* FD Trevor Strain takes on CEO duties on interim basis
* Chairman Andrew Higginson to spend more time in business
* Ousted CEO Dalton Philips to leave firm on Feb. 16
* Strain not a candidate for CEO job
* Bookmakers’ favourite for CEO job is David Potts (Adds detail, shares)
LONDON, Feb 12 (Reuters) - Britain’s No.4 supermarket group Morrisons said finance director Trevor Strain would take on chief executive duties while a successor is sought to replace Dalton Philips, who was ousted as CEO in January after poor Christmas trading.
The Bradford, northern England-based firm said on Thursday that Philips, having overseen the end of Morrisons’ 2014-15 financial year to Feb. 1, would leave the business on Feb. 16.
The firm had said in January that Philips would stay until March 12, when full-year results are due to be presented.
Morrisons said the search for a new CEO was “progressing well”. In the interim, Strain will chair the management board and assume Philips’ executive responsibilities, while new chairman Andrew Higginson will also spend more time in the business.
Strain is not a candidate for the CEO position on a permanent basis, Higginson said last month.
The bookmakers’ favourite is David Potts, a former Tesco colleague of Higginson.
Potts had a 39-year career with market leader Tesco. Having started off stacking shelves, he rose to head the firm’s UK business and then its Asian operations.
Higginson was an executive director at Tesco for 15 years.

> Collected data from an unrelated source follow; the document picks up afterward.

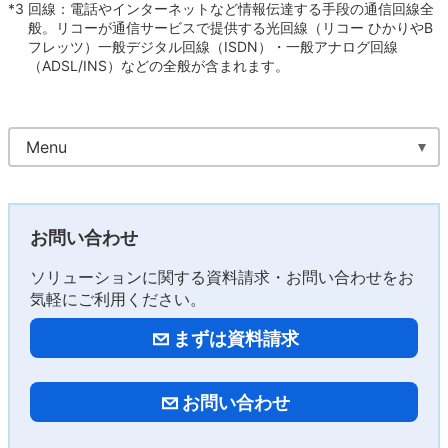
*3
回線：電話やインターネットなど情報伝達する手段の通信回線全
般。リコーが通信サービスで提供する光回線（リコー ひかりやB
フレッツ）一般デジタル回線（ISDN）・一般アナログ回線
（ADSL/INS）などの全般が含まれます。
Menu
お問い合わせ
ソリューションに関する資料請求・お問い合わせをお
気軽にご利用ください。
まずは資料請求
お問い合わせ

Both left Tesco in 2012 after missing out on the CEO job to Philip Clarke.
Morrisons lagged rivals Tesco, Wal-Mart’s Asda and Sainsbury’s under Philips’s five-year watch.
The firm has suffered because the discounters, Aldi and Lidl, are strong in its northern heartlands and it was late to move to into better performing parts of the market, namely convenience stores and online shopping.
However, industry data published on Tuesday showed Morrisons’ best performance since December 2013, with sales down 0.4 percent over the 12 weeks to Feb. 1.